All sound like a lot of hard work? It’s really not. Matter of fact, it’s less work to get this done right, compared to dealing with premature coating failure. Proper sanding is not as hard as you think, and the results are very rewarding, not to mention absolutely necessary!

Previously Varnished Surfaces

One of the nice features of Bristol Finish is that it can be applied over existing finishes, saving you a lot of labor if what you have to start with is in decent condition. Of course, if what is there is badly deteriorated, it’s got to go. If it’s missing patches, it should go. You don’t want the project looking spotty in color.

Coating Removal

There are generally only two different coating removal situations that most boat owners face. The first is if your boat has been slathered with teak oil for years. If this is the case, go and get plenty of teak cleaner and get to work. No coating will stick to teak oil. If this has been done for many years, it may take a couple of passes with the cleaner, but it’s fast and easy.

If there’s old, thick, failing varnish on the boat, it’s got to be removed. The best way we’ve found to do this is with a heat gun and scrapers. This is the cleanest way we’ve found, and you avoid the toxins of paint remover.

In either case, after removing the old coating, this is where you start with the sanding program that’s described above.

Existing Coatings in Good Condition

Areas that have existing finish on them generally need only a fine sanding with 220 grit paper, to remove any oxidation on the surface, and also any minor roughness.

Sand by hand using even pressure, and making sure the sandpaper is changed frequently enough.
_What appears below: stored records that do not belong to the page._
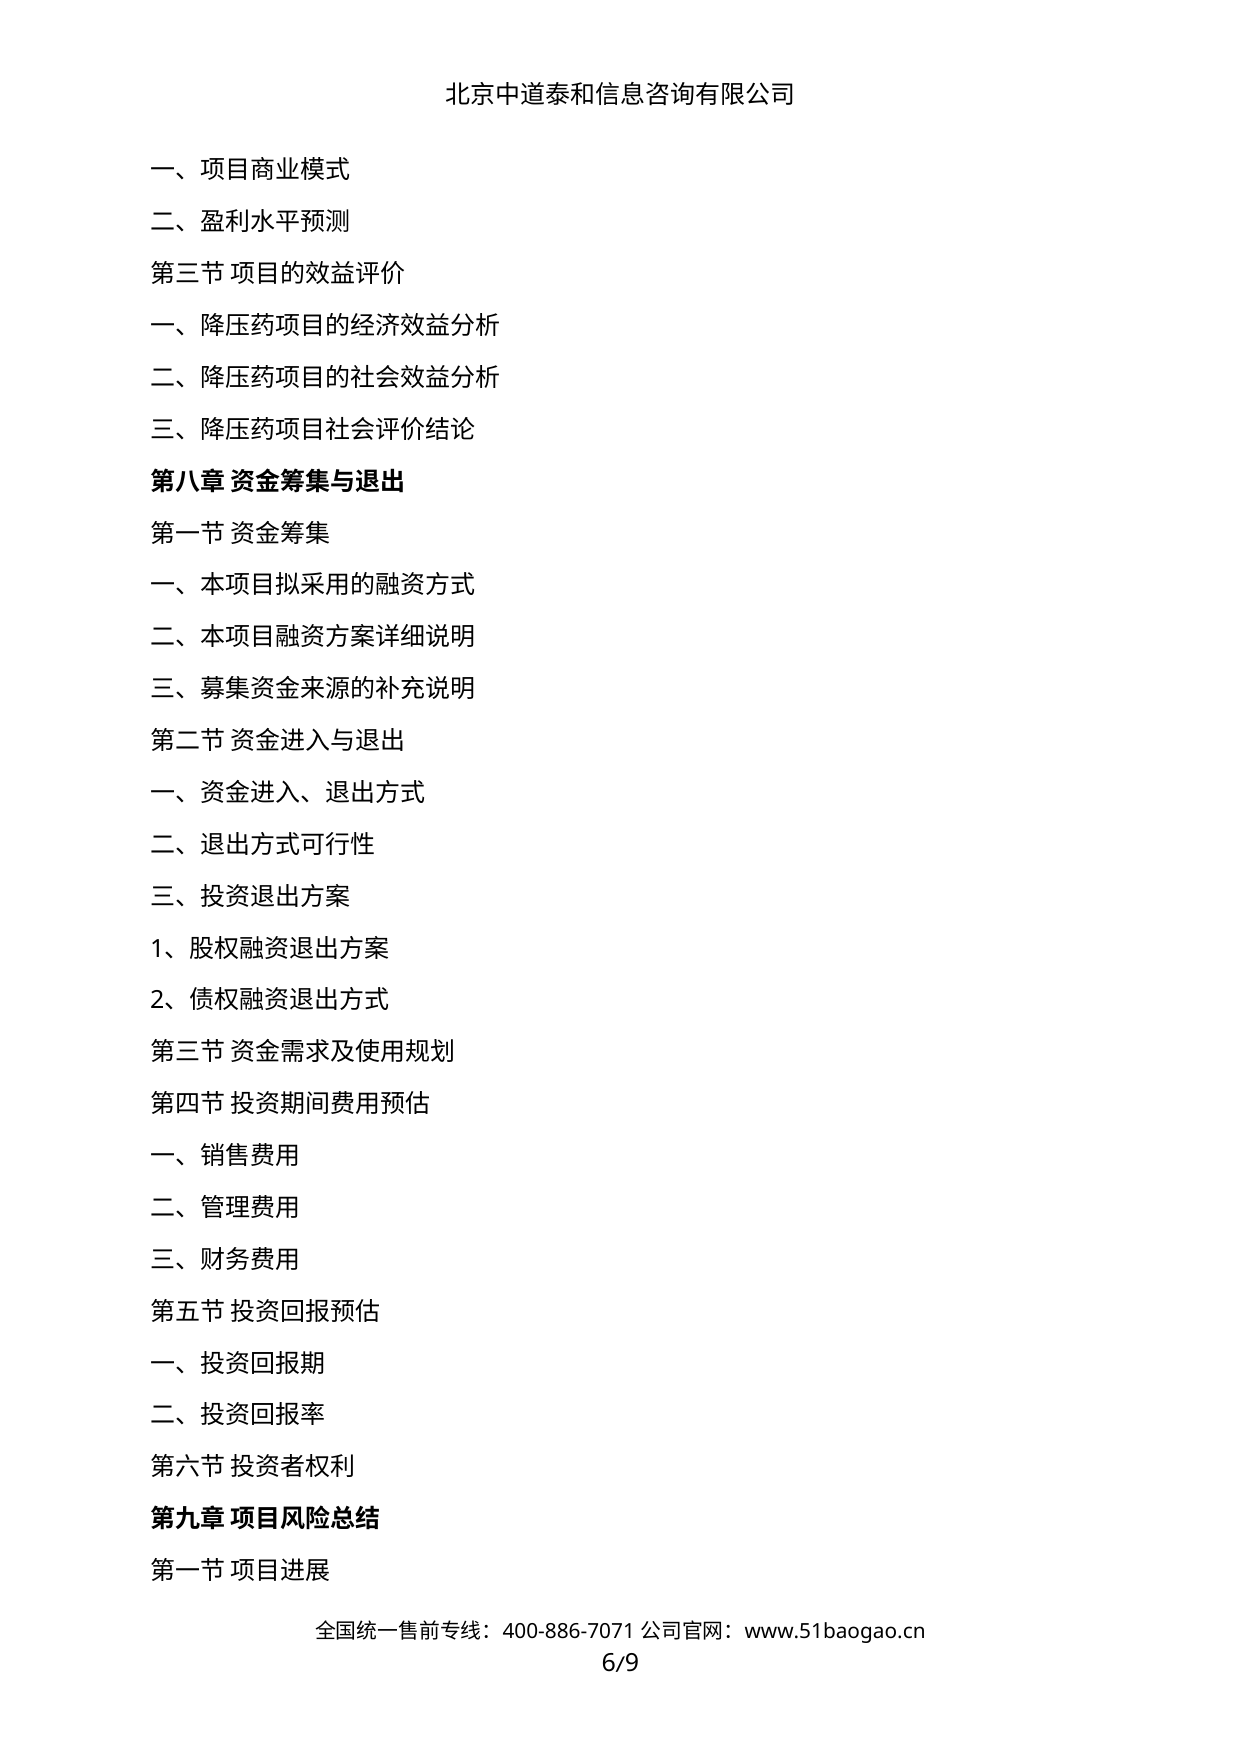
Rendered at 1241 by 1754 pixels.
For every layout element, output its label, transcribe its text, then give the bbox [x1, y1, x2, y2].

text 第三节 项目的效益评价 [150, 254, 1090, 290]
text 二、本项目融资方案详细说明 [150, 617, 1090, 653]
text 第六节 投资者权利 [150, 1447, 1090, 1483]
text 一、销售费用 [150, 1136, 1090, 1172]
text 第三节 资金需求及使用规划 [150, 1032, 1090, 1068]
text 第五节 投资回报预估 [150, 1291, 1090, 1327]
text 三、降压药项目社会评价结论 [150, 409, 1090, 446]
text 第一节 资金筹集 [150, 513, 1090, 549]
text 二、退出方式可行性 [150, 824, 1090, 861]
text 第四节 投资期间费用预估 [150, 1084, 1090, 1120]
text 第八章 资金筹集与退出 [150, 461, 1090, 497]
text 第九章 项目风险总结 [150, 1499, 1090, 1535]
text 一、本项目拟采用的融资方式 [150, 565, 1090, 601]
text 三、投资退出方案 [150, 876, 1090, 912]
text 一、降压药项目的经济效益分析 [150, 306, 1090, 342]
text 二、投资回报率 [150, 1395, 1090, 1431]
text 二、降压药项目的社会效益分析 [150, 357, 1090, 394]
text 1、股权融资退出方案 [150, 928, 1090, 964]
text 一、投资回报期 [150, 1343, 1090, 1379]
text 2、债权融资退出方式 [150, 980, 1090, 1016]
text 一、资金进入、退出方式 [150, 772, 1090, 809]
text 二、盈利水平预测 [150, 202, 1090, 238]
text 第一节 项目进展 [150, 1551, 1090, 1587]
text 三、财务费用 [150, 1239, 1090, 1276]
text 第二节 资金进入与退出 [150, 721, 1090, 757]
text 二、管理费用 [150, 1187, 1090, 1224]
text 一、项目商业模式 [150, 150, 1090, 186]
text 三、募集资金来源的补充说明 [150, 669, 1090, 705]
Use a red ScotchBrite pad on any corners and sharp edges, to make sure that the coating is not removed all the way to the wood. Wipe away the dust frequently to make sure that all areas are evenly sanded and uniformly dull.

The Project Moves Along

After the sanding is done, get all of the dust and such off of the boat with brushes or brooms. Now you’re ready to have a look at any potential problem areas that need to be addressed. These are described in the next article, DIY Guidelines Part 2.

These steps may sound like a lot of work and bother, but trust us – the old saying is completely true – proper and thorough preparation accounts for at least 90% of your success. These prep steps will pay off for many years to come, and make that beautiful finish stay that way for a long time!